→ **Problem set**
a – Answer these questions about the Iguana queries documentation:
(i) What is the default value of the format property?
(ii) If the separator property is set to an empty string, how are the queries separated?
(iii) Which request types support queries larger than 2³¹ bytes?
b – Please repeat the part of the Iguana queries documentation starting at "# ... additional" and ending at "the same data.".

→ **Excerpted passage**
———

Skip to content

Queries

Benchmarks often involve running a series of queries against a database and measuring their performances. The query handler in Iguana is responsible for loading and selecting queries for the benchmarking process.

Inside the stresstest task, the query handler is configured with the queries property. Every worker instance of the same worker configuration will use the same query handler. The queries property is an object that contains the following properties:

property required default description example
path yes The path to the queries. It can be a file or a folder. ./example/suite/queries/
format no one-per-line The format of the queries. folder or separator or one-per-line
separator no "" The separator that should be used if the format is set to separator. \n###\n
caching no true If set to true, the queries will be cached into memory. If set to false, the queries will be read from the file system every time they are needed. false
order no linear The order in which the queries are executed. If set to linear the queries will be executed in their order inside the file. If format is set to folder, queries will be sorted by their file name first. random or linear
seed no 0 The seed for the random number generator that selects the queries. If multiple workers use the same query handler, their seed will be the sum of the given seed and their worker id. 12345
lang no SPARQL Not used for anything at the moment.
template no If set, queries from path will be treated as query templates. See Query Templates for more information.

Format

One-per-line

The one-per-line format is the default format. In this format, every query is written in a single line inside one file.

In this example, the queries are written in a single file, each query in a single line:

SELECT DISTINCT * WHERE { ?s ?p ?o }
SELECT DISTINCT ?s ?p ?o WHERE { ?s ?p ?o }

Folder

It is possible to write every query in a separate file and put them all in a folder. Queries will be sorted by their file name before they are read.

In this example, the queries are written in separate files inside the folder ./example/suite/queries/:

./example/suite/queries/
├── query1.txt
└── query2.txt

The file query1.txt contains the following query:

SELECT DISTINCT * 
WHERE { 
    ?s ?p ?o 
}

The file query2.txt contains the following query:

SELECT DISTINCT ?s ?p ?o 
WHERE { 
    ?s ?p ?o 
}

Separator

It is possible to write every query in a single file and separate them with a separator. The separator can be set with the separator property. Iguana will then split the file into queries based on the separator. If the separator property is set to an empty string "" (default) the queries will be separated by an empty line. The separator string can also contain escape sequences like \n or \t.

In this example, the queries inside this file are separated by a line consisting of the string ###:

SELECT DISTINCT * 
WHERE { 
    ?s ?p ?o 
}
###
SELECT DISTINCT ?s ?p ?o 
WHERE { 
    ?s ?p ?o 
}

The separator property should be set to "\n###\n". (be aware of different line endings on different operating systems)

Huge Query Strings

When working with large queries (Queries that are larger than 2³¹ Bytes or ~2GB), it is important to consider that only the request types post query and update query support large queries.

Example

tasks:
  - type: "stresstest"
    workers:
    - type: "SPARQLProtocolWorker"
      queries:
        path: "./example/suite/queries.txt"
        format: "separator"
        separator: "\n###\n"
        caching: false
        order: "random"
        seed: 12345
        lang: "SPARQL"
      # ... additional worker properties

Query Templates

Query templates are queries containing placeholders for some terms. Replacement candidates are identified by querying a given endpoint. This is done in a way that the resulting queries will yield results against endpoints with the same data.

———

→ **Data supplied**
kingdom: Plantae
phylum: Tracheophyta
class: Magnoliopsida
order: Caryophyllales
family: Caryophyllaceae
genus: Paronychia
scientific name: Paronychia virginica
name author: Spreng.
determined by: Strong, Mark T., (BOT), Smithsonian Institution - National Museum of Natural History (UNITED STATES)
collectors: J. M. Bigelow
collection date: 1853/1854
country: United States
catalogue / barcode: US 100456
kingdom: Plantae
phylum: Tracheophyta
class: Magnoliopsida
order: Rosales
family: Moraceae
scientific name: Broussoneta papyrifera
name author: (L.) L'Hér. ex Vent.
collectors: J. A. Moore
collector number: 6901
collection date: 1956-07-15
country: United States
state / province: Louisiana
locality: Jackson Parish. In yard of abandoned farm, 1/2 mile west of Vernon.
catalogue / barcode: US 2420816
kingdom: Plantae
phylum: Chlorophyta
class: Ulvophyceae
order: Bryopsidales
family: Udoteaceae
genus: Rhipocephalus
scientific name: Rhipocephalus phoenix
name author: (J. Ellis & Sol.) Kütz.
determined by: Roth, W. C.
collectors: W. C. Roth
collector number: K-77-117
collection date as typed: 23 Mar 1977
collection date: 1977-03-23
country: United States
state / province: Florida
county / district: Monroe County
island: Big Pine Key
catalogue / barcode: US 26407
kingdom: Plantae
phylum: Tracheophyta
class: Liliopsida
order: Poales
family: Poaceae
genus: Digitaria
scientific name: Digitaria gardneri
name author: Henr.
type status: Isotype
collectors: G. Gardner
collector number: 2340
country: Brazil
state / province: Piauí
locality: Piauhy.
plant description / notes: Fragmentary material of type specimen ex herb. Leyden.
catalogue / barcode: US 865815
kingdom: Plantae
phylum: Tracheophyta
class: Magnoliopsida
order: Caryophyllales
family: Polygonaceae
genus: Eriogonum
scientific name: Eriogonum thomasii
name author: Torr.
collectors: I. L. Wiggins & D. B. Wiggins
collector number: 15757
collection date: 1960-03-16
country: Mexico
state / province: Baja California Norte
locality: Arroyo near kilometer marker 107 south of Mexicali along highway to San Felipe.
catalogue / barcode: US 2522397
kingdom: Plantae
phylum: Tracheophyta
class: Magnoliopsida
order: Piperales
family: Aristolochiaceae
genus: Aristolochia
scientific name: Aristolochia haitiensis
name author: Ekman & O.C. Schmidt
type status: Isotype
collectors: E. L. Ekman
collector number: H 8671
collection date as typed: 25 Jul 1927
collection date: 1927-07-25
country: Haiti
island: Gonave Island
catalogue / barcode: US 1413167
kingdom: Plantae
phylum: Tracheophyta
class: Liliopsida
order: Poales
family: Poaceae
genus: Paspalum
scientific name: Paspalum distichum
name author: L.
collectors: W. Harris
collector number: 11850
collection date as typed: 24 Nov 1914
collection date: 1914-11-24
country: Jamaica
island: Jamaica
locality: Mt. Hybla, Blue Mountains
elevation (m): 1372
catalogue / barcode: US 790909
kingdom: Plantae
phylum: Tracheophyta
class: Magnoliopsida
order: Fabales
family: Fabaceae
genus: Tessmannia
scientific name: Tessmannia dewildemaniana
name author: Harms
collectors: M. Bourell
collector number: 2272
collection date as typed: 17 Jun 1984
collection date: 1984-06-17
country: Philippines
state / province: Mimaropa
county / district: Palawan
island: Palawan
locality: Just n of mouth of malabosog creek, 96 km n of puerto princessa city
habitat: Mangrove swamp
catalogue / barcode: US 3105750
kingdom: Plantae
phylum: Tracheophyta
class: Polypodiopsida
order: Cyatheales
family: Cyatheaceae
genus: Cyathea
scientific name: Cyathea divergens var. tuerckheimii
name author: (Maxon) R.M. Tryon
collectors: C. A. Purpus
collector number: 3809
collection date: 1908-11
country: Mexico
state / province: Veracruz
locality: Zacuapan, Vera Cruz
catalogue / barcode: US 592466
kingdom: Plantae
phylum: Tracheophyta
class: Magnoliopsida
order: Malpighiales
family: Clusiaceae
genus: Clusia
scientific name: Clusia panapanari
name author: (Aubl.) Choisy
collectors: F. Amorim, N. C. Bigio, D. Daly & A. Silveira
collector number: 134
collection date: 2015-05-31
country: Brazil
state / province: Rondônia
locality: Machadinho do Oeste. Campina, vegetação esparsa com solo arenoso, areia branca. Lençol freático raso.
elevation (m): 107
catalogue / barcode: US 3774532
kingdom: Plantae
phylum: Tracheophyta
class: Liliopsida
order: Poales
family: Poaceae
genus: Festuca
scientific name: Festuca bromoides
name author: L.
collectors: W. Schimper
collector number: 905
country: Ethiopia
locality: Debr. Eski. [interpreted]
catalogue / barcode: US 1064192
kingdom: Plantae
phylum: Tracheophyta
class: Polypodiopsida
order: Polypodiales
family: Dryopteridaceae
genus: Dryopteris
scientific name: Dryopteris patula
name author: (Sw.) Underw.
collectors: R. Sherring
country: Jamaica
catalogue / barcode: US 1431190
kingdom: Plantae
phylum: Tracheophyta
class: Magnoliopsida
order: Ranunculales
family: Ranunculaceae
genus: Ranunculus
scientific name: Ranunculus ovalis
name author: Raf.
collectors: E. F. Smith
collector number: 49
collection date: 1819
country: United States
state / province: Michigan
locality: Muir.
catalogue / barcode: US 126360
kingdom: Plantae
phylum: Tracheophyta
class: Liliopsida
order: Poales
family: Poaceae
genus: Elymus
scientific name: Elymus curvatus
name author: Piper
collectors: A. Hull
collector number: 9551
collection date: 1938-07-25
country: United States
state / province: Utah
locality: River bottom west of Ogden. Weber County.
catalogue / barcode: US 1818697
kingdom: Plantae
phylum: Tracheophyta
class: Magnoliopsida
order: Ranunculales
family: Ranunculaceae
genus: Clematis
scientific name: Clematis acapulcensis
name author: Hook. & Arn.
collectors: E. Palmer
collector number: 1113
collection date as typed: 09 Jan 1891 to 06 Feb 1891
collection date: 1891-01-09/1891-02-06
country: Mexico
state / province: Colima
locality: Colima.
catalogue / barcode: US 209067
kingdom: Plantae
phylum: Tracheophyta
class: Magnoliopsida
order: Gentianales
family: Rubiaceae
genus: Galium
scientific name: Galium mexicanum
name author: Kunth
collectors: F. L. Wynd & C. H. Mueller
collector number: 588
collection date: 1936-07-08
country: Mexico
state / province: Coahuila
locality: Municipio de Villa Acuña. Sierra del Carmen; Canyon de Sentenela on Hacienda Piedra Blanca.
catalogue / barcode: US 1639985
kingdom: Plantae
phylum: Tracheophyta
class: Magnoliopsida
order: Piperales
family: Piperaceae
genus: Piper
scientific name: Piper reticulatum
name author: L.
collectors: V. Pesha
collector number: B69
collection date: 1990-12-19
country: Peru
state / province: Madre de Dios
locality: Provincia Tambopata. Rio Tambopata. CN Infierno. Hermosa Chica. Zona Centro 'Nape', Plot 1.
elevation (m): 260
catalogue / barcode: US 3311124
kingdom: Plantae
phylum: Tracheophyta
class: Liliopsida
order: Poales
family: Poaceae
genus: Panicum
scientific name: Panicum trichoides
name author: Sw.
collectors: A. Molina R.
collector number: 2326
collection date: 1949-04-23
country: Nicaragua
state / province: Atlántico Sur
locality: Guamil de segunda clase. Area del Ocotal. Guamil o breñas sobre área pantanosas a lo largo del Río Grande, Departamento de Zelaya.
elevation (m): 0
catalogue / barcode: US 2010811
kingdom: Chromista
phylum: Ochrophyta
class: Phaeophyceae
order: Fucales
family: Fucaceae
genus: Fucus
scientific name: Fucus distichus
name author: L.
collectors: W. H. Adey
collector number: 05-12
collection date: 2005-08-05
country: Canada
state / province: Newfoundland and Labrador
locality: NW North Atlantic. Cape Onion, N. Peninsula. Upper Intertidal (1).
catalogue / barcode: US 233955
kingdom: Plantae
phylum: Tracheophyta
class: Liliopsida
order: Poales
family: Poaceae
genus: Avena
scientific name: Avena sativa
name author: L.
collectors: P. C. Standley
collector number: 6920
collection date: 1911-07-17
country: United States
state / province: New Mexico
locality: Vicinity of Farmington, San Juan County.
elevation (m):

———

→ **Solutions by task**
a –
(i) one-per-line
(ii) By an empty line
(iii) post query and update query

b –
# ... additional worker properties

Query Templates

Query templates are queries containing placeholders for some terms. Replacement candidates are identified by querying a given endpoint. This is done in a way that the resulting queries will yield results against endpoints with the same data.